Starting with sparkling guitars of the opener Ride, we’re being taken on a journey into the world of eerie melodies that patch their unique and radiant sound together. Intense and unsettling in a way, but also graceful throughout, the track comes across as a strong introduction to the band’s aesthetics.

With the exact precision, they balance on the verge of clear consciousness and vivid imagination. To say Feels Like Air is a dreamy album would be a great simplification and understatement, as there’s much more depth to it. Hidden within remodeled layers and textures, the meaning is there waiting to be uncovered.

One of the most outstanding tracks on the record, The Day I Die reveals that newly found sensibility and lyrical expansion. Delving into the theme of life in modern world, ISLAND keep the melody within the comfort zone of their signature atmospheric soundscape. The ardent rhythmic play and growling vocals create a truly magnificent aura, capturing the essence of an emotional turmoil.

The magnetic field created by sleek bass lines and driving drums is something to be envied when you listen closely to ISLAND’s entire catalogue. Dipping into the pensive ambience, Horizon beautifully exposes Rollo Doherty’s vocal range that is a focal point of the song. Elsewhere on the record, Something Perfect strikes with urgent guitars in an instant before the drums burst out into the chorus. Melodically catchy and lyrically reflective, the instrumentals cleverly alter and play with our moods.
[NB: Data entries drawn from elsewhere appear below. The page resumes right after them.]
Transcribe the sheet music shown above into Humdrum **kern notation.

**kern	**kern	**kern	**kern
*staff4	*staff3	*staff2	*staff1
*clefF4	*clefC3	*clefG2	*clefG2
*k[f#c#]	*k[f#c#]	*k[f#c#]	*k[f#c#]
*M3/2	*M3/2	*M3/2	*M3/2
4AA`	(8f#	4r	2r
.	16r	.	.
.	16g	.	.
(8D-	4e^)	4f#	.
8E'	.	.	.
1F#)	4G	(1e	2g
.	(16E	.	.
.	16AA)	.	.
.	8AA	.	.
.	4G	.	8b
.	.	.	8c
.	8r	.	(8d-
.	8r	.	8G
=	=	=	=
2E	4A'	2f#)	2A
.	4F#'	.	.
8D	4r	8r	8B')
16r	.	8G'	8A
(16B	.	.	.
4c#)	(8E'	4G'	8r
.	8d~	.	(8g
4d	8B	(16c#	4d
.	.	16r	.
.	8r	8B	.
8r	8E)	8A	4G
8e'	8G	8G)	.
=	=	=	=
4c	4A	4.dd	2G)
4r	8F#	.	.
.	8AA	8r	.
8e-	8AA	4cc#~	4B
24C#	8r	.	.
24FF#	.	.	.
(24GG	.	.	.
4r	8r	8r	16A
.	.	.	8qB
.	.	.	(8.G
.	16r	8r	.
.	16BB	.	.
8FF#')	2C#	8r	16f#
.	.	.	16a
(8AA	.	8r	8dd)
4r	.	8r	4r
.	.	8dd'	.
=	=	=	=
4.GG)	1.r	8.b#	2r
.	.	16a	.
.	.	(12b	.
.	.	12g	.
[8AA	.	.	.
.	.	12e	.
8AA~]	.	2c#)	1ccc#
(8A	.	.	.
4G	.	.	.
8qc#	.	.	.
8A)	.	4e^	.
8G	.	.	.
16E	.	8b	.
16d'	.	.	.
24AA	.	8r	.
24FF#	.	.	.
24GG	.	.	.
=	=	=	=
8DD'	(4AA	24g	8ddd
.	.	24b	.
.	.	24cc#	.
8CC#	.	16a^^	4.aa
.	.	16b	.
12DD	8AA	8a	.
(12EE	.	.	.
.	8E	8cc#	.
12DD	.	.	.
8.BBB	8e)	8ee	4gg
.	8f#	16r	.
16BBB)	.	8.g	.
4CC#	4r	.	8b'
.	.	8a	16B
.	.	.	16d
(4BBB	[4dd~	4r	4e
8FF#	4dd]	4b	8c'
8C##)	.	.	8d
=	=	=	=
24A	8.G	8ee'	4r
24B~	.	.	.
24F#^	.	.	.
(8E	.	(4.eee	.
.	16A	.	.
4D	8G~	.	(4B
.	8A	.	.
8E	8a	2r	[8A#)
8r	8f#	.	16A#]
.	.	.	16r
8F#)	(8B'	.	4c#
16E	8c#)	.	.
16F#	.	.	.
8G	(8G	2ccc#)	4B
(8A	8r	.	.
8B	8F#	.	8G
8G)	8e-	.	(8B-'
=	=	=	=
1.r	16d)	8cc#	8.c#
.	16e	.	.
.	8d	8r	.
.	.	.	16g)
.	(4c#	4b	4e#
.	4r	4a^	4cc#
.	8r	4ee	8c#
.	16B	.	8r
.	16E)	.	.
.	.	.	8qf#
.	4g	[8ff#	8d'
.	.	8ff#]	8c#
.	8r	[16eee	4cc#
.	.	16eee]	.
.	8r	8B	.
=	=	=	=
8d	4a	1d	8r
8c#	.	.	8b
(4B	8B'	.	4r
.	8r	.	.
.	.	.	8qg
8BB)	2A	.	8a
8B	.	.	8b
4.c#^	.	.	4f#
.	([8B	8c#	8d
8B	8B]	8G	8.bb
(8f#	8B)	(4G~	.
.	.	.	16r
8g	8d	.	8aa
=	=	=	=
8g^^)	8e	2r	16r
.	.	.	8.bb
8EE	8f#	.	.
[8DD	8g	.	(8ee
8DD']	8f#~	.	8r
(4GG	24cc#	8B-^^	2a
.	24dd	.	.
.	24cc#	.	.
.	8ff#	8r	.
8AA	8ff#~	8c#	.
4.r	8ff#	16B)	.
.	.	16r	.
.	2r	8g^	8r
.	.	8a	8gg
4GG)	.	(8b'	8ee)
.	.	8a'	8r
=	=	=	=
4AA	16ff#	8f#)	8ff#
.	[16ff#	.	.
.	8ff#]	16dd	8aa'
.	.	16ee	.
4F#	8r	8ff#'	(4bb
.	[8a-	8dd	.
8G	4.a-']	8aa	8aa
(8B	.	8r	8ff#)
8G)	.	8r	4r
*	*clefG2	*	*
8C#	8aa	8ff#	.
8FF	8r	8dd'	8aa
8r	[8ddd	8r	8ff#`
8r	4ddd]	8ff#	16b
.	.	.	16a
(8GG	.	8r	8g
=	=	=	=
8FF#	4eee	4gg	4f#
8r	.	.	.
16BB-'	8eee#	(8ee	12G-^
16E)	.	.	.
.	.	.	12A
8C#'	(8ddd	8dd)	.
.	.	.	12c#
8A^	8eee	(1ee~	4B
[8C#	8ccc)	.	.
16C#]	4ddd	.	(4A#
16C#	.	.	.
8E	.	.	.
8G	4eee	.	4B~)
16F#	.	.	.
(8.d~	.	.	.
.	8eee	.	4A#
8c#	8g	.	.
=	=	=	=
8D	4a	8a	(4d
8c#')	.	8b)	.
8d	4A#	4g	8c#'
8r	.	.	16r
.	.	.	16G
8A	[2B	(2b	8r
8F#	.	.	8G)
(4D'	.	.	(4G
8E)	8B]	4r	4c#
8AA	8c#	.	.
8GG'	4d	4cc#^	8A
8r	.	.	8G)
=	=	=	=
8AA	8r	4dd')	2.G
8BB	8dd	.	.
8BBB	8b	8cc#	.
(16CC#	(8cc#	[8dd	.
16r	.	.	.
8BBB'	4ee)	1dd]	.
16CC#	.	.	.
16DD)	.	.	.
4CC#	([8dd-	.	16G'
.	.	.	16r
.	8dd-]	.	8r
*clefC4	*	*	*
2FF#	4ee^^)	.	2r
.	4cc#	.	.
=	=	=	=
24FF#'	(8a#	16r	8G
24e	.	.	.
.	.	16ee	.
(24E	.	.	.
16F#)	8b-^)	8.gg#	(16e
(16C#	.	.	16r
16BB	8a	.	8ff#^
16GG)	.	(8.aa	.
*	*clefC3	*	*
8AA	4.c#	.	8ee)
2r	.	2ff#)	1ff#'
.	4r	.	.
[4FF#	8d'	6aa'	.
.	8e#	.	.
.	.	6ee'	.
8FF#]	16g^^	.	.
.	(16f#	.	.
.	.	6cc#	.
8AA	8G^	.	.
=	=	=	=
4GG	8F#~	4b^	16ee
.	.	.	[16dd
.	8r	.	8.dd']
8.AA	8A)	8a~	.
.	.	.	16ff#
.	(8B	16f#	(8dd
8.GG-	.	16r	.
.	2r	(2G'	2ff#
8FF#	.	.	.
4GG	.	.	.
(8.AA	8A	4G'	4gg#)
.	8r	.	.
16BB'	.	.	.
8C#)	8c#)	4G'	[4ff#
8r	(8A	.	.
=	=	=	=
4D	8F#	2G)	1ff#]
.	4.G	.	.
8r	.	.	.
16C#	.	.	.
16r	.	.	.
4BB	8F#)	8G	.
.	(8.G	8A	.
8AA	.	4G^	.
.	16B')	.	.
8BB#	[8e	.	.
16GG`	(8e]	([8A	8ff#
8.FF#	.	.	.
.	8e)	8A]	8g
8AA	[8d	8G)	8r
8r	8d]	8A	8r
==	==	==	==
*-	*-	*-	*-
The poignant We Can Go Anywhere possesses that ethereal factor allowing us to fall into a lucid dream once more, whilst the title track is an absolute marvel that has already proved to be one of the live favourites.

Closing in with the acoustic mellow Lilyflower, the band soar on a sense of melancholia and hopeless romanticism, keeping the integrity of the whole album intact.

I really tried not use any stargazing references this time, but it proved harder than expected. It turns out that dreaming of that place they liked has finally payed off and the stars are now within reach. ISLAND have achieved something purely authentic on their debut effort, something that will resonate and soothe even the most troubled souls.